Page text START

Shown in Figure 2, our method demonstrates a high level of precision in calculating the relationships between different stocks by leveraging advanced attention mechanisms that capture subtle dependencies within the data. For example, our approach accurately identifies the strong relationship between Ping An Insurance and Jiangsu Hengrui Medicine, as highlighted by the significant attention value between these two stocks in the attention map. This precision allows us to detect and quantify the influence that one stock may have on another, ensuring that even nuanced interactions, such as the correlation between Ping An and Jiangsu Hengrui Medicine, are thoroughly captured and represented. This capability not only enhances the interpretability of our results but also provides a solid foundation for more informed and effective financial analysis and investment strategies.

5.13. Influence of Training Data

As shown in Figure 3, the Precision@5 scores for both the Jinrongjie and Tonghuashun datasets increase as the proportion of training data rises. This demonstrates that the performance of both models improves with more extensive training data.
For the Jinrongjie dataset, the Precision@5 score shows a steady increase from 0.436 at 20% training data to 0.591 at 100% training data. This trend indicates that the model benefits significantly from additional data, leading to better precision and retrieval effectiveness.
Similarly, the Tonghuashun dataset exhibits a consistent upward trend in precision score, starting at 0.410 with 20% training data and reaching 0.551 at 100% training data. Although the improvement is slightly less pronounced compared to Jinrongjie, it still underscores the positive impact of increased training data on model performance.
These observations reveal the benefits of using more data in our method.

5.14. Training Efficiency

Figure 4 illustrates the training time for our method on the Jinrongjie and Tonghuashun datasets as the proportion of training data increases. The training time for the Jinrongjie dataset scales linearly, starting at approximately 1 hour for 20% of the data and reaching around 2 hours for 100% of the data. This suggests that the Jinrongjie dataset is computationally efficient and exhibits predictable scalability. On the other hand, the Tonghuashun dataset shows a more significant increase in training time, from about 2 hours at 20% of the data to over 7 hours at 100%. This steeper curve indicates that the Tonghuashun dataset likely involves greater model complexity or computational demands. The contrasting trends between the two datasets highlight that while Jinrongjie offers better scalability, Tonghuashun may require advanced optimization strategies to mitigate its higher computational costs. These insights are vital for effective resource allocation and model deployment in real-world scenarios.

6. Conclusions and Future Work

In this study, we have introduced a novel approach to stock recommendation for the Chinese A-share market, combining graph-based structures with historical price data to develop self-learned stock embeddings. By leveraging self-supervised learning, our method effectively captures the intricate inter-company relationships and temporal patterns that are often overlooked by traditional models. This approach not only eliminates the reliance on human-generated labels but also enhances the accuracy of stock predictions by integrating both structural and temporal insights.

Page text END

§ **Task set**
A – Rewrite the paragraph of the stock recommendation text that begins "Figure 4 illustrates the training time" as a short list that keeps its main facts.
B – Answer these questions from the stock recommendation text, one per line:
(i) Which two stocks are given as an example of a strong relationship found in the attention map?
(ii) What Precision@5 score does the Tonghuashun dataset reach with 20% training data?
(iii) For which market is the stock recommendation approach introduced?

Listed records START

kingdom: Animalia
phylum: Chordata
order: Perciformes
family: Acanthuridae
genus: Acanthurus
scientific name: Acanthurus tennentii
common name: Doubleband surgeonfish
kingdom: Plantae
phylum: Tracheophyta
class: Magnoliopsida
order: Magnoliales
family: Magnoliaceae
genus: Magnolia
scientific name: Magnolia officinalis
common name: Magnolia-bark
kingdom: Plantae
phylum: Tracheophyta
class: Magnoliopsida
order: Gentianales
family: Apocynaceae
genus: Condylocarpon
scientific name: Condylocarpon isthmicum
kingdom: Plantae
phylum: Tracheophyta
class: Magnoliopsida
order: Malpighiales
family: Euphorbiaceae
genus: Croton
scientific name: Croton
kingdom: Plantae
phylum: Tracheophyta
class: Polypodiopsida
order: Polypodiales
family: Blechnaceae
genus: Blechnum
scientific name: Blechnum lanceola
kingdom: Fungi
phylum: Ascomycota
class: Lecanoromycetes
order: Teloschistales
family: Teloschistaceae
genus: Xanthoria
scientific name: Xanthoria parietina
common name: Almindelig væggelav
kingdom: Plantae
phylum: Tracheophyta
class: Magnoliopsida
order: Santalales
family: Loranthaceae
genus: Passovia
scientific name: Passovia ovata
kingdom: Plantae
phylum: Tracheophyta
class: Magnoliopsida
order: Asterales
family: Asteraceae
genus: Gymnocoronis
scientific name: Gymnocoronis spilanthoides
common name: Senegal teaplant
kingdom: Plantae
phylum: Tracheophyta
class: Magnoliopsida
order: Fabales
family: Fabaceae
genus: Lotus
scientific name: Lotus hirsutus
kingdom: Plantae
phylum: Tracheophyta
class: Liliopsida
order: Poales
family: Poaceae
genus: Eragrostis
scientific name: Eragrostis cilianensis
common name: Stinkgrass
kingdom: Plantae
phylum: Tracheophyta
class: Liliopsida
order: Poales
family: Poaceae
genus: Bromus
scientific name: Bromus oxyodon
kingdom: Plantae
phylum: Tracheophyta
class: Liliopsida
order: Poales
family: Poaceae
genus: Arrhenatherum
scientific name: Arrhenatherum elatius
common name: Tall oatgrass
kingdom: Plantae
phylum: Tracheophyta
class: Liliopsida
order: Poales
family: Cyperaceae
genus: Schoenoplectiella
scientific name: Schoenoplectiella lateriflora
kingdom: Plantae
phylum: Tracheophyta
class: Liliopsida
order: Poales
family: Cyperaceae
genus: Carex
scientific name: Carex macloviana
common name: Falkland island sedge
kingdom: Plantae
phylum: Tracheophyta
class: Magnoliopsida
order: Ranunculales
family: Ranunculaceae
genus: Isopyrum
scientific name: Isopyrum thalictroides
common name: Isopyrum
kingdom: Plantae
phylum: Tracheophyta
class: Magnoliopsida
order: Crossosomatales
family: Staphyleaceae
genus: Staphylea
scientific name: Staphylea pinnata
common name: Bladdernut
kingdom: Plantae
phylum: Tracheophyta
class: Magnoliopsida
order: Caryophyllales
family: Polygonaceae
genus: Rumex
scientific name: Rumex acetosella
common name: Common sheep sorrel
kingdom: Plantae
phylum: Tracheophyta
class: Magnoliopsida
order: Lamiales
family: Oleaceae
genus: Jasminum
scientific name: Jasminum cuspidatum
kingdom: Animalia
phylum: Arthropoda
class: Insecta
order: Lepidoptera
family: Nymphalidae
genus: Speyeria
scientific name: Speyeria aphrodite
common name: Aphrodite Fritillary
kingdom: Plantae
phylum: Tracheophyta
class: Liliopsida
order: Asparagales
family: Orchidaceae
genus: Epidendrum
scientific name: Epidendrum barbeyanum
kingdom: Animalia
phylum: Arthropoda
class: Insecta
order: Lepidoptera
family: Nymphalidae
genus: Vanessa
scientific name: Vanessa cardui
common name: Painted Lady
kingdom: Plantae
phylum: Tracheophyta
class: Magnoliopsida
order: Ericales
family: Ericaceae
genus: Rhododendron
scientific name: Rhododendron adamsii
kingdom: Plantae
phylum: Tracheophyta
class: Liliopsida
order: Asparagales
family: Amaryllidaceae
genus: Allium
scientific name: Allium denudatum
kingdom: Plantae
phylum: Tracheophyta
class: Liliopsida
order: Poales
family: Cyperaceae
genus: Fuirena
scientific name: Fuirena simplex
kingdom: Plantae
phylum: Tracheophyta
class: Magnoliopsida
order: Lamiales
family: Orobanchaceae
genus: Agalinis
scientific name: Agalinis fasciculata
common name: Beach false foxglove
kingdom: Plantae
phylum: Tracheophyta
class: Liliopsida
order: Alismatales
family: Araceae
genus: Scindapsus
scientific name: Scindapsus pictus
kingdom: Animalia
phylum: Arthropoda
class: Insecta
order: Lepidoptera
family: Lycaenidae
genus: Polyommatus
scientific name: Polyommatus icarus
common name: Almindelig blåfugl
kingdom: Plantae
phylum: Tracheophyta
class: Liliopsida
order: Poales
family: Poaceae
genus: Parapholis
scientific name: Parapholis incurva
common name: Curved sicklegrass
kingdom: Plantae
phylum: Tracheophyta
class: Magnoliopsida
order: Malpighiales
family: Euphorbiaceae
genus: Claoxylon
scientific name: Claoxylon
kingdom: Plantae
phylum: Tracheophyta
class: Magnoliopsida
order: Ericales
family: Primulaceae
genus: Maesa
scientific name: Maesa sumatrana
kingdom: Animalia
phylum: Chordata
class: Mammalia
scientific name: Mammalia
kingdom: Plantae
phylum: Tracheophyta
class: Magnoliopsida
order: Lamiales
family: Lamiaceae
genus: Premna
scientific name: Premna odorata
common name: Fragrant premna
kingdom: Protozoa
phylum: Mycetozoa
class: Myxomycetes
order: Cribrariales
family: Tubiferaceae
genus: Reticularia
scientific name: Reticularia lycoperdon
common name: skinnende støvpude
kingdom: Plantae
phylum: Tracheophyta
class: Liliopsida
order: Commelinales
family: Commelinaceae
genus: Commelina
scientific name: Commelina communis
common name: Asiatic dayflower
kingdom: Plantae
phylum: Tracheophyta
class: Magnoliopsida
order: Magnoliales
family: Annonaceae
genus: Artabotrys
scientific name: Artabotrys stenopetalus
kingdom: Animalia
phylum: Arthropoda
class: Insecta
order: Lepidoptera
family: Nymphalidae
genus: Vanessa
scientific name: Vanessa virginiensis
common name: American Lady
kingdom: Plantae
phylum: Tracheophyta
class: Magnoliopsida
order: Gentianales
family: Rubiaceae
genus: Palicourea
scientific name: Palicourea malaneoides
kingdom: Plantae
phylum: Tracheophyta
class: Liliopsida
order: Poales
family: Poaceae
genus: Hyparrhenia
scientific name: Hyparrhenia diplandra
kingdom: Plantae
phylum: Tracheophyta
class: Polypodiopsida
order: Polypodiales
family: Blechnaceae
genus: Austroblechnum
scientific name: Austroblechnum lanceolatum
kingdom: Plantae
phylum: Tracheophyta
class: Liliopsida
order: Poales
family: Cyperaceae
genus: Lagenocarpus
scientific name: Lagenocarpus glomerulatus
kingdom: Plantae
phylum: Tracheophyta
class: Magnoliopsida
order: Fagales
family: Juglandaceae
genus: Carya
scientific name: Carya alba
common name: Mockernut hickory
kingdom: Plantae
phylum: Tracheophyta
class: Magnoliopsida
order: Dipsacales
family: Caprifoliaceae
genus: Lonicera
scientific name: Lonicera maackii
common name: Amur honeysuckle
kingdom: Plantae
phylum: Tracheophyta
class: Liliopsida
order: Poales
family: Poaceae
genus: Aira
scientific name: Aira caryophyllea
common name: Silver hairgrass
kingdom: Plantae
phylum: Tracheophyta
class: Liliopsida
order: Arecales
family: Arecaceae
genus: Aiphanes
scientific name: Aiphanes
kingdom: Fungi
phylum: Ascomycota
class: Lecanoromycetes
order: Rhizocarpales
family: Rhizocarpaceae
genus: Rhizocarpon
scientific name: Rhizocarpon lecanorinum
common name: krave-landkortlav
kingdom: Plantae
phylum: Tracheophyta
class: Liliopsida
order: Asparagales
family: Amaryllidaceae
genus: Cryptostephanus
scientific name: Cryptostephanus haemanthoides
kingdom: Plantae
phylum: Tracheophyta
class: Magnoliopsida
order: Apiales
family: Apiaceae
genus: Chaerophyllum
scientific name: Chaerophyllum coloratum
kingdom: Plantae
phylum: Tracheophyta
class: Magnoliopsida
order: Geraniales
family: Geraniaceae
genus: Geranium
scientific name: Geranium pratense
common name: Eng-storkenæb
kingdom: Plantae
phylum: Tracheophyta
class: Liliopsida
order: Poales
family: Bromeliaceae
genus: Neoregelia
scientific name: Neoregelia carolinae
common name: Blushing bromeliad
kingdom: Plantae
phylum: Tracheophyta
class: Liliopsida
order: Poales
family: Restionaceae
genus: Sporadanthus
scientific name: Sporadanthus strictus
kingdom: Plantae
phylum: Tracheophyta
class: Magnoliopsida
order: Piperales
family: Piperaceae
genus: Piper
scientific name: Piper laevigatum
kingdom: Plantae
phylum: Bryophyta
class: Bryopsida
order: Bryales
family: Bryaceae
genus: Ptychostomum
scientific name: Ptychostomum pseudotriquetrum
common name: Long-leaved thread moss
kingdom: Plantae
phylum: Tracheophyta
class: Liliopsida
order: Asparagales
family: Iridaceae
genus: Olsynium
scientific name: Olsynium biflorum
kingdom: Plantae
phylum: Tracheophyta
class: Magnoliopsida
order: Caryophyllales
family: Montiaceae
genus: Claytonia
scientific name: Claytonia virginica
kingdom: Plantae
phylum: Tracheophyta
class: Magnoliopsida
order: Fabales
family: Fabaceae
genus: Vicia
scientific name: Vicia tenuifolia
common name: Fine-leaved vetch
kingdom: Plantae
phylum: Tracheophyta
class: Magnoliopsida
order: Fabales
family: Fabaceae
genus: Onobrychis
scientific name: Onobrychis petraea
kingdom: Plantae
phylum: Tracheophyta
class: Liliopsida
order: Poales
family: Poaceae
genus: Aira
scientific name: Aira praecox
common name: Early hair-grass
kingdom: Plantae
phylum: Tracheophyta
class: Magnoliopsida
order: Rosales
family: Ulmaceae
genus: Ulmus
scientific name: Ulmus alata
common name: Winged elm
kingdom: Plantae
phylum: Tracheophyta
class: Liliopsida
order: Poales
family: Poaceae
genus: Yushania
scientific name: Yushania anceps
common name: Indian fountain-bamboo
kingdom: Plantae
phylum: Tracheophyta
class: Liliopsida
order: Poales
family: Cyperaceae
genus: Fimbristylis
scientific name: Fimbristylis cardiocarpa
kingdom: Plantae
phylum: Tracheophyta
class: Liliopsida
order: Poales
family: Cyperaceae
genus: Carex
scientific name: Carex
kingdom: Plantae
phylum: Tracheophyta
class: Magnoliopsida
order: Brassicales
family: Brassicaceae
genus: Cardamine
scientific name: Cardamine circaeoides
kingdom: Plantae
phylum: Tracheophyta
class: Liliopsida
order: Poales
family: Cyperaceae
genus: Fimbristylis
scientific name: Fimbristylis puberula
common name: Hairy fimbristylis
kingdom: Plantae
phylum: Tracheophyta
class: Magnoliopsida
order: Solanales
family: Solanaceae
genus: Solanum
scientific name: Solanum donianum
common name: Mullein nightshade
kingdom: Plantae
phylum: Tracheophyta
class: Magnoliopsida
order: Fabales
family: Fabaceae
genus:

Listed records END

§ **Task-by-task results**
A –
- Figure 4 shows training time on the Jinrongjie and Tonghuashun datasets as the share of training data grows.
- Jinrongjie scales linearly, from about 1 hour at 20% of the data to about 2 hours at 100%. This points to computational efficiency and predictable scalability.
- Tonghuashun rises more steeply, from about 2 hours at 20% to over 7 hours at 100%. This likely reflects greater model complexity or computational demands.
- Jinrongjie offers better scalability. Tonghuashun may need advanced optimization to reduce its higher costs.
- These insights matter for resource allocation and model deployment in real-world scenarios.

B –
(i) Ping An Insurance and Jiangsu Hengrui Medicine
(ii) 0.410
(iii) The Chinese A-share market